Page excerpt:
Johannite is a rare uranium sulfate mineral. It crystallizes in the triclinic crystal system with the chemical composition Cu[UO2(OH)SO4]2·8H2O. It crystallizes in the triclinic system and develops only small prism or thin to thick tabular crystals, usually occurs as flaky or spheroidal aggregates and efflorescent coatings. Its color is emerald-green to apple-green and its streak is pale green.

Johannite is a strong radioactive mineral with a calculated activity of 87,501,143 Bq/g (to the comparison: natural potassium: 31.2 Bq/g).

Etymology and history 
Johannite was first described in 1830 by Wilhelm Karl Ritter von Haidinger. It was named for Archduke John of Austria (1782–1859), the founder of the Landesmuseum Joanneum (Styria, Austria).

Occurrence 
Johannite forms as secondary mineral by oxidation from uraninite as well as different other uranium minerals.

Localities include Argentina, Czech Republic, France, Gabon, Germany, Greece, Italy, Switzerland, United Kingdom and the United States. Type locality is the “Elias Mine” in Jáchymov (Czech Republic).

Records from a data source
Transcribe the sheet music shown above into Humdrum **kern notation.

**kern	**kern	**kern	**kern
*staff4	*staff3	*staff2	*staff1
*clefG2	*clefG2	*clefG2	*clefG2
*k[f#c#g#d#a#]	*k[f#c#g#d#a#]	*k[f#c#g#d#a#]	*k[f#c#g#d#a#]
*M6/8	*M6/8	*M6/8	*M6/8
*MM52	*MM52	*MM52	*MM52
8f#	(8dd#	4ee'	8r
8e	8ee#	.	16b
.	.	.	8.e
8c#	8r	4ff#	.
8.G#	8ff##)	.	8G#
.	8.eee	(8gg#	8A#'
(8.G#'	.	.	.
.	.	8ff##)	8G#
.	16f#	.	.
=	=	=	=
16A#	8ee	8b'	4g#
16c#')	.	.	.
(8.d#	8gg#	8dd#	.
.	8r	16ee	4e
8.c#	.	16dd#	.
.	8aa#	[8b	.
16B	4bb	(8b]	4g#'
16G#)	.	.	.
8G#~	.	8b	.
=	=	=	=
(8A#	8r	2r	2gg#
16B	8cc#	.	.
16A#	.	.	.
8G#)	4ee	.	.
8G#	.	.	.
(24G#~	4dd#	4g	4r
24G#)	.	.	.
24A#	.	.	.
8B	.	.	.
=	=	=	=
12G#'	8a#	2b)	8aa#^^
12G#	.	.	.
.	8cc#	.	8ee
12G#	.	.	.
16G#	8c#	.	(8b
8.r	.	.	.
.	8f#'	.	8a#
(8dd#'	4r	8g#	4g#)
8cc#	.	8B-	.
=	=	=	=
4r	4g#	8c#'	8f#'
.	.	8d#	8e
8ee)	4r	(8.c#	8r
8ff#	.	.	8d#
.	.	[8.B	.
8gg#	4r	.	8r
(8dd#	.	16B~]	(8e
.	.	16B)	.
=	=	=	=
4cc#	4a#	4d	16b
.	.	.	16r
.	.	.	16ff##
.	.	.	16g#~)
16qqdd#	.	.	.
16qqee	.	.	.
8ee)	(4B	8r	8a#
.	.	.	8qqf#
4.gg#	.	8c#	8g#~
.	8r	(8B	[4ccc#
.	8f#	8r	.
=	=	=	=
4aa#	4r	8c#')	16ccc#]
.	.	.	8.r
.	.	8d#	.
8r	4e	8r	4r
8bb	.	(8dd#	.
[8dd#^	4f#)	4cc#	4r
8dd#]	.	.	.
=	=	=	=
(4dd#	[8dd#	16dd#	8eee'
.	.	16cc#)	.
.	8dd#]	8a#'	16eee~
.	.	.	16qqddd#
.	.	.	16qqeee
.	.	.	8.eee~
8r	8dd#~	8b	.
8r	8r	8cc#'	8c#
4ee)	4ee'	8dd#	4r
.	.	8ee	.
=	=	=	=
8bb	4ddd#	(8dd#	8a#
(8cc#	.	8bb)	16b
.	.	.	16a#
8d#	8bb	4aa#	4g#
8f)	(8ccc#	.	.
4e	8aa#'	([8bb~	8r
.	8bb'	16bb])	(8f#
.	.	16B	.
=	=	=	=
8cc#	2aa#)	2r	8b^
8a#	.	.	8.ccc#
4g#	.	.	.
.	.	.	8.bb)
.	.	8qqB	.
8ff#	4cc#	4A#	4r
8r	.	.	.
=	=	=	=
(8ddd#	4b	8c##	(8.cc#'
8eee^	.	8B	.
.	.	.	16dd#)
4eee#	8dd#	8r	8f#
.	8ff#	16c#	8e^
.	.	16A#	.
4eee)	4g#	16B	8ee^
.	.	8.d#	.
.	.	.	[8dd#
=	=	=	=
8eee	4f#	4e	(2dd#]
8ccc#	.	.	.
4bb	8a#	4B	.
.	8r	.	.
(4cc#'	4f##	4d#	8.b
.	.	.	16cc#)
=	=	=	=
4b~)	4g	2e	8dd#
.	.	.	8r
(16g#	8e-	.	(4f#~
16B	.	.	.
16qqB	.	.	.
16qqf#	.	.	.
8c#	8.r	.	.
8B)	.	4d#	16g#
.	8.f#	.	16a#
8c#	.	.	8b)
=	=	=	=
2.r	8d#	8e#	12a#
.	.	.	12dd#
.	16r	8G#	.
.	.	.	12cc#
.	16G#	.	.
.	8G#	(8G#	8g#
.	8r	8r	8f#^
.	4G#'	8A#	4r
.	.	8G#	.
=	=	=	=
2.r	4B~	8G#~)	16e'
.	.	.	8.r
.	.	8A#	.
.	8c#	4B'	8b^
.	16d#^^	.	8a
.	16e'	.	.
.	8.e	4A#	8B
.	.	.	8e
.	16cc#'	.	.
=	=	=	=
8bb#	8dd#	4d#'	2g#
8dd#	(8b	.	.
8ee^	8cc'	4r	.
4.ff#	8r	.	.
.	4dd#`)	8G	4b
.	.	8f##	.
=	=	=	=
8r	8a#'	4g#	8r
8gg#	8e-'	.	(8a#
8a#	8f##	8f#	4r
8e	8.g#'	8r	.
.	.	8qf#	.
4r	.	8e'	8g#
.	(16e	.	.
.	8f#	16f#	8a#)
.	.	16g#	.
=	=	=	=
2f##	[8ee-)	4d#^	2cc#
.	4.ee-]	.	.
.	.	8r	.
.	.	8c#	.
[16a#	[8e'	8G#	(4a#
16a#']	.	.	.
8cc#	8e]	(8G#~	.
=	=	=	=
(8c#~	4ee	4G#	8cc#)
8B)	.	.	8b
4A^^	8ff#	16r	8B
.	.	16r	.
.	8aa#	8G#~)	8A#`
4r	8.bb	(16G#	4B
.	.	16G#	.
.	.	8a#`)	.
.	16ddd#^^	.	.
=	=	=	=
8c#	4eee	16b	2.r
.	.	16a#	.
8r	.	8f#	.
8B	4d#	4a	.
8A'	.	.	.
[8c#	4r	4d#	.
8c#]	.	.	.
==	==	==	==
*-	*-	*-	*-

What is being asked: Pick up the text on johannite from its last sentence and carry it on with a few more lines in the same style.

Output of the task:
Crystal structure 
Johannite crystallizes in the triclinic crystal system in the space group P with the lattice parameters a = 8.92 Å, b = 9.59 Å, c = 6.84 Å; α = 110°, β = 111.98°, γ = 100.3° and one formula unit per unit cell.

References

Bibliography
Palache, P.; Berman H.; Frondel, C. (1960). "Dana's System of Mineralogy, Volume II: Halides, Nitrates, Borates, Carbonates, Sulfates, Phosphates, Arsenates, Tungstates, Molybdates, Etc. (Seventh Edition)" John Wiley and Sons, Inc., New York, pp. 606-607.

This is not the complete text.